## Document segment

——————

Democrats question authenticity of feces.
Under a newly announced provision in TrumpCare, Donald Trump will personally provide fecal transplants to every American citizen. A fecal transplant procedure involves collecting feces from an individual (in this case Trump) and transplanting that feces into the intestines of another via the anus.
Trump supporters expressed gratitude and excitement at the prospect of receiving a fecal transplant from Trump himself. “What an honor, think of it, Trump’s own feces co-mingled with my own! I can only hope it gives me his gut instinct for business.”
TrumpCare’s fecal transplant program will be particularly demanding on the president during his first year in office, when Trump’s feces will be collected at every opportunity.
“From now on,” Trump said, “Now one can say I don’t give a shit about America, okay?”
The human gut biome is seen by the medical community as having a critically important role in human health—not only in digestion, but in cognition and neurological health. The gut is home to many neurons and is sometimes called the second brain.
It’s America’s second brain that Trump aims to “make great again” with generous donations of his own feces—which will also count as tax deductions under a special provision within TrumpCare (Note: Only Trump can take advantage of these deduction as he is the sole provider of the feces).
The fecal transplant provision in TrumpCare stipulates that Donald Trump is allowed to use “ghostdefecators” (similar to ghostwriters for fecal implants).
Democrats have criticized the plan, saying the ghostdefecator provision calls into question whether Americans will be receiving implants of genuine Trump feces.
“How can we possibly trust that Donald Trump will implant us with his own feces?” asked Chuck Shumer (D-NY). “There’s nothing in this bill that guarantees the authenticity or quality of the feces. Americans are smarter than that. They have a right to know the source of origin of the feces they will be receiving.”
Republicans have promised to create a congressional feces oversight committee to administrate the program.

——————

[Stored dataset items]
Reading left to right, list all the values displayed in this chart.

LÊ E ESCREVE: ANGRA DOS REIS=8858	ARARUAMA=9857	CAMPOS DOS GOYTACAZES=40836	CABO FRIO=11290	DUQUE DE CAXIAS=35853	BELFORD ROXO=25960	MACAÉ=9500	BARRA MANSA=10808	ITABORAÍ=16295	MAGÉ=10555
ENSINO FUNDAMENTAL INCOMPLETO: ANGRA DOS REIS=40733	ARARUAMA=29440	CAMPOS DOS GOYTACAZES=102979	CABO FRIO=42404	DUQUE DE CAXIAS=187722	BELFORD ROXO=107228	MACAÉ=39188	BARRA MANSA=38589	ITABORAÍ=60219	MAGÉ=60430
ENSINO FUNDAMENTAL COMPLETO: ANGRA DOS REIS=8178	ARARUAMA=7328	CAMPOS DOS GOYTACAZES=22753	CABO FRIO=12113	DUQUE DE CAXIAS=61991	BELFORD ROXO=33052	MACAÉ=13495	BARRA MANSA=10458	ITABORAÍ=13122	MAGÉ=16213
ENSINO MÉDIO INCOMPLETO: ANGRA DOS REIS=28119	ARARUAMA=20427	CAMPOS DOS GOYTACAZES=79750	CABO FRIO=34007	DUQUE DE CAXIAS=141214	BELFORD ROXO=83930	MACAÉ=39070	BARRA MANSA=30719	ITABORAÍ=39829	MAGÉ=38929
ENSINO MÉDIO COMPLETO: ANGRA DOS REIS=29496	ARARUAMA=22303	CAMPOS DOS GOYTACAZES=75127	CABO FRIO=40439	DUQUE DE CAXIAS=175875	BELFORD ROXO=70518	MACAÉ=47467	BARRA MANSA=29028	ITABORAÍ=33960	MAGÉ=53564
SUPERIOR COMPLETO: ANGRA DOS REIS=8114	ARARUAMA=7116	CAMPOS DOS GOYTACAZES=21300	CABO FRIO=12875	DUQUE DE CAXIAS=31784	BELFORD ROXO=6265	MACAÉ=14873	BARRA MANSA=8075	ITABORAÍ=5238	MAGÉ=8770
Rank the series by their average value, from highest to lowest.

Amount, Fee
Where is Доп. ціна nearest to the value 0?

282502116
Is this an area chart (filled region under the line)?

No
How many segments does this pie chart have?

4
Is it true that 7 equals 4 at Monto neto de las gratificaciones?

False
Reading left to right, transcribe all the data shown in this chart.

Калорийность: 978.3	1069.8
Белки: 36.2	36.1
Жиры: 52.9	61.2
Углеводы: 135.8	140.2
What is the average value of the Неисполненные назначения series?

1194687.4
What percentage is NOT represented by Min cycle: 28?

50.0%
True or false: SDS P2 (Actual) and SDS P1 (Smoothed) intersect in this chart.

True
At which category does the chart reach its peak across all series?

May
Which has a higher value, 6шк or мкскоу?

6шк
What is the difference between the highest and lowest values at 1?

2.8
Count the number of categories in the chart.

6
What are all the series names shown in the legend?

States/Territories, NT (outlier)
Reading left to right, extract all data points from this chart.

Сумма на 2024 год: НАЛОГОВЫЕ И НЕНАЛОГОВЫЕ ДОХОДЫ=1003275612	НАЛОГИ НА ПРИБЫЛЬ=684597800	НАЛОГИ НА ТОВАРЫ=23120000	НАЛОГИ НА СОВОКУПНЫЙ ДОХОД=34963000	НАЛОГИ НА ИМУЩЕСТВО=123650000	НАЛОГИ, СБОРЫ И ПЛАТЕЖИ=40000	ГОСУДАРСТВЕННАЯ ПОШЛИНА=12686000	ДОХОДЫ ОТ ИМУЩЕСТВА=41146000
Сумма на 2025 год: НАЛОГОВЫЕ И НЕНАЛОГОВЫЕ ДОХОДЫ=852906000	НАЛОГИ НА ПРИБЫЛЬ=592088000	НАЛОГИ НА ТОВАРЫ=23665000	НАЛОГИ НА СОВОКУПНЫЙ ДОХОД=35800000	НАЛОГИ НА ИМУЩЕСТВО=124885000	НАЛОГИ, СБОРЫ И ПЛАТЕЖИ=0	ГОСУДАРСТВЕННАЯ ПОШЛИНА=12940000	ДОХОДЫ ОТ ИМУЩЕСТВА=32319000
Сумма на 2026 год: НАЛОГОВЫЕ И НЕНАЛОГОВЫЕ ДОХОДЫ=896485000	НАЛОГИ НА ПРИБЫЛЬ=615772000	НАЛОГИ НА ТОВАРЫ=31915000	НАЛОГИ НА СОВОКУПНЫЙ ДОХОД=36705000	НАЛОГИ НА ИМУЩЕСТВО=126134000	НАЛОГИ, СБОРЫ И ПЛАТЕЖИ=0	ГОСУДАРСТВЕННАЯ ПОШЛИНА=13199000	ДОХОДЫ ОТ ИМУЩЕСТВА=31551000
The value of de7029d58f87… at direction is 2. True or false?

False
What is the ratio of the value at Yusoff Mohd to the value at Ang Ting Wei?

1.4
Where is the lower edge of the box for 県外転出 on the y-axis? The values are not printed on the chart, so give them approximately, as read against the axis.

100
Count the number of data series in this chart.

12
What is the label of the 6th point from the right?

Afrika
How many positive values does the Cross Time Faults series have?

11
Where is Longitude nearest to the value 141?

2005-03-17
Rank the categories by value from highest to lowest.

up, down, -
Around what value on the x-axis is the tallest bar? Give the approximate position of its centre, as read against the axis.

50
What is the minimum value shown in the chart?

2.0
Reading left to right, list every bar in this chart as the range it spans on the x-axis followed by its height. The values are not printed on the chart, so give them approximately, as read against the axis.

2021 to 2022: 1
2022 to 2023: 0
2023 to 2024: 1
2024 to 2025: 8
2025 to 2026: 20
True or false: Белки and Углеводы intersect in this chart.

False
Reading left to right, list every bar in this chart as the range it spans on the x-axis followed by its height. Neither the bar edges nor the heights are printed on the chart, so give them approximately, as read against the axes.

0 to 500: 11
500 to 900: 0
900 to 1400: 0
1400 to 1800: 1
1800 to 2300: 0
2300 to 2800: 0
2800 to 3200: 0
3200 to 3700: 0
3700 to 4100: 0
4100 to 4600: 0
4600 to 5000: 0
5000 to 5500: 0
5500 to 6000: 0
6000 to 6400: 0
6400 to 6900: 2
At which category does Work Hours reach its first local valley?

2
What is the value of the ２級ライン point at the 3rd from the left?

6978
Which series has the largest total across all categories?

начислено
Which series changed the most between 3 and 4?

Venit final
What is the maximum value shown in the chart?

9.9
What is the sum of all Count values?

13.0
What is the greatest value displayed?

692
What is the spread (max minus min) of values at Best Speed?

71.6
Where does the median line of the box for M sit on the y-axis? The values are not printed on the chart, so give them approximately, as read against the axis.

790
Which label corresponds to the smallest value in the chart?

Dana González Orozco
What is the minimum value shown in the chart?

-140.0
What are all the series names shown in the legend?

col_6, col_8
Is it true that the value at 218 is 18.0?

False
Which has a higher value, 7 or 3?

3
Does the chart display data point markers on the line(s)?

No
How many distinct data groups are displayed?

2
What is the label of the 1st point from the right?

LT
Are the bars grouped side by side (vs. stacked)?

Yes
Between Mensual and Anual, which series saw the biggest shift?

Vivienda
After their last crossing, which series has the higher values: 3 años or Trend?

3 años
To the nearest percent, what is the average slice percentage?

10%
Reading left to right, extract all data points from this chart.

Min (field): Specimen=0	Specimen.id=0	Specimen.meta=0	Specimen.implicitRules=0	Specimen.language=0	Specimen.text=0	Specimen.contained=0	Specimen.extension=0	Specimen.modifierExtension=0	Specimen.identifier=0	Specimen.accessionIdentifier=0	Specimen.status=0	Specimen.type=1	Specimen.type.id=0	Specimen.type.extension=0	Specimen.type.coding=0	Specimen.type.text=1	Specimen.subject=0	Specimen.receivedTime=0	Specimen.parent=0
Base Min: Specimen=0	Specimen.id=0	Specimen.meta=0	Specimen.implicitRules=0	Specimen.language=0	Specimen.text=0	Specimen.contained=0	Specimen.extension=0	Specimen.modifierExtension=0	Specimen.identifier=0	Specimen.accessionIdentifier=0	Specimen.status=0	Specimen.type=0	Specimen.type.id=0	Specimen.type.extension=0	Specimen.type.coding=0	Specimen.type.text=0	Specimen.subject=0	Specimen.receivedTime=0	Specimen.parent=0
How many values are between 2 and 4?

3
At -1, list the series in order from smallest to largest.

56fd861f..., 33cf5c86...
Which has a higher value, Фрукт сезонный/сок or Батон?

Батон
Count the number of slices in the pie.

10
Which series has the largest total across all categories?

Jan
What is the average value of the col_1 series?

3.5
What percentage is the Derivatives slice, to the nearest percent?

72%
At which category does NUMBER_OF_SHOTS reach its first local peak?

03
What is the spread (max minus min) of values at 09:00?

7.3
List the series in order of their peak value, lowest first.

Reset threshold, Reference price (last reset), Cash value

——————

## Work request
List the areas of human health in which the article above on TrumpCare fecal transplants says the gut biome plays a role.

## Result of the task
Digestion, cognition, neurological health